南诏、岺州两省都是路无三里平的地方,年前追击水西余孽全靠着骑马、步行前进,穿越了大半个南诏。

这一路上缺少蔬果,只有硬邦邦的饼子熬成糊糊,再添上点邦邦硬的碎肉干,这就是了不得的好饭了。

段之缙倒是没饿着,可就这么个弄法,能不壮实吗?

方叙墨听完哈哈大笑,一路上没有安分时候,一块儿进了总督衙门,两个人开始谈出使的事情。

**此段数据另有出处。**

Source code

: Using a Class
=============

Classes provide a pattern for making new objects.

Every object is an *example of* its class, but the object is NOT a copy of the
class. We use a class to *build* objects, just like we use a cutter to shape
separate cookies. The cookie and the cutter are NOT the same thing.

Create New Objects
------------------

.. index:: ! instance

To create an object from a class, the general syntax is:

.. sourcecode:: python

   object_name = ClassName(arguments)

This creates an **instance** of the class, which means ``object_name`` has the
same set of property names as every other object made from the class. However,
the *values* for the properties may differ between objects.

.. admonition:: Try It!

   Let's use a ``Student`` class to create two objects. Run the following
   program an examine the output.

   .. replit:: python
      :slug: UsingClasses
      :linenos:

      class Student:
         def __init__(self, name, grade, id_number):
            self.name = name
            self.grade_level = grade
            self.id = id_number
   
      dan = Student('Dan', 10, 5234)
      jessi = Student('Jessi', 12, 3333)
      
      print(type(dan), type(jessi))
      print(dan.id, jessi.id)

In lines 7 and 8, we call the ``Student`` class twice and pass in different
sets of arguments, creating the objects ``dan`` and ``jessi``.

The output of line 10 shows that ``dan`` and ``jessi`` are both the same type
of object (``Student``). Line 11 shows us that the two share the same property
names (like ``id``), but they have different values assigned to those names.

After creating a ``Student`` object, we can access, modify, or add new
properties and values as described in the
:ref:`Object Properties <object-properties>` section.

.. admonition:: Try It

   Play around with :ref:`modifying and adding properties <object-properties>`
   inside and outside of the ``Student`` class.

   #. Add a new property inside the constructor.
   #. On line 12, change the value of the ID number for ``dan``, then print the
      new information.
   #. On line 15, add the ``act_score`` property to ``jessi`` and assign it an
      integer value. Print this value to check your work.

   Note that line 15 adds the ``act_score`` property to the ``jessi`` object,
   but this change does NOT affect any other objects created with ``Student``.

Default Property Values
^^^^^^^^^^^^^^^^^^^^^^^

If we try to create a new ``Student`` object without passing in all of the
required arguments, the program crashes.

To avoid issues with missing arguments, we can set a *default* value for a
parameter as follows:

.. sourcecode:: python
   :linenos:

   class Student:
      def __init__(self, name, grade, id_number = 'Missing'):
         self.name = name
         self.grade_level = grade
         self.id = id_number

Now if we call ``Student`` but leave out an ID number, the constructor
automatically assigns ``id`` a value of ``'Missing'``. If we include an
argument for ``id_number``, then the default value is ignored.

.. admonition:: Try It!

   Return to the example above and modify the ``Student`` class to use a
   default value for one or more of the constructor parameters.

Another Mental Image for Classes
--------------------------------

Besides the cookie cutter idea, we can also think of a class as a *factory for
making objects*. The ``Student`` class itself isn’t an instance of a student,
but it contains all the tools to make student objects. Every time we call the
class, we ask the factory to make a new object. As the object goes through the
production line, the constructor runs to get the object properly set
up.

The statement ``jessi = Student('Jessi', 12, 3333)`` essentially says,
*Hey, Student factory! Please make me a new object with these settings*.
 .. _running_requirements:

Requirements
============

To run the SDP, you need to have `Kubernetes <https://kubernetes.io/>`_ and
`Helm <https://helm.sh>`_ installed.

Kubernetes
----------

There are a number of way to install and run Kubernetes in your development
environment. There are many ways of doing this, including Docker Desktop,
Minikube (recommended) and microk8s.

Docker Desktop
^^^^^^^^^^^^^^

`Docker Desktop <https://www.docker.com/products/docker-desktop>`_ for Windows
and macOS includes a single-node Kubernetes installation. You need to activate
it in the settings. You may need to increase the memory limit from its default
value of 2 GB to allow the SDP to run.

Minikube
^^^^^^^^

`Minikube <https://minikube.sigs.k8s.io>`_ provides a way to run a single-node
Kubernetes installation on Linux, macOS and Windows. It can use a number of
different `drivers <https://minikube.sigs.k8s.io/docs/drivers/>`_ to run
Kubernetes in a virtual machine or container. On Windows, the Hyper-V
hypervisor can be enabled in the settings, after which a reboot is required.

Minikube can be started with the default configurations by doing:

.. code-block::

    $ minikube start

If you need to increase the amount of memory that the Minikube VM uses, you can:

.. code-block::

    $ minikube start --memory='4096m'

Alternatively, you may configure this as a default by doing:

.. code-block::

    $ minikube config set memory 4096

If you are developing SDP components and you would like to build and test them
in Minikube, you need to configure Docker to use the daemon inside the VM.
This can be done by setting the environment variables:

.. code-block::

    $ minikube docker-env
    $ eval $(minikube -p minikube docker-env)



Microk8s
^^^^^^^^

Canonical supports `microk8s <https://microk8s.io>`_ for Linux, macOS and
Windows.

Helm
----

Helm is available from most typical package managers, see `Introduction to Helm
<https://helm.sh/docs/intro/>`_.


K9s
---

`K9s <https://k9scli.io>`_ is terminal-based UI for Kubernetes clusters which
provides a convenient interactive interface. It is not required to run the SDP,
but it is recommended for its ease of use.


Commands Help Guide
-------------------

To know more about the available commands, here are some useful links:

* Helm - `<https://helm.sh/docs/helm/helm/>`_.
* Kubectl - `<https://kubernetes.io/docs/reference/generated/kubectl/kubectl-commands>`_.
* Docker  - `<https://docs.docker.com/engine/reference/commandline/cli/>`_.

出使的事情不仅京中的官员在安排,南诏这边儿也在和穹迦人协商,段之缙理了理来往的文书,说道:“最后和穹迦人定下和谈的地点是在溯漠城,这块儿地方离着南诏有些远,但地势好,近点儿的地方太高,咱们应该受不了。”

方叙墨看了会儿地图,沉吟道:“溯漠城离着西北更近……”忽而一笑,“说不定你能见着奇景。”

“什么意思?”

“陛下潜邸里出来的小将军,名字叫唐馥,现在去做了西北二省的总督,其威风比起你来也是不差的。他对着穹迦做了些小把戏,倒是相当有用。”

原来是唐馥啊,段之缙提起了好奇心。

方叙墨又道:“我来,和牢洱的事情关系不大,牢洱爱在哪里在哪里,皇上不在乎这个。但皇上要知道穹迦为什么敢将你的函文视若无物,要说他们没旁的打算,谁也不信。第二,就是你在南诏做的事情。”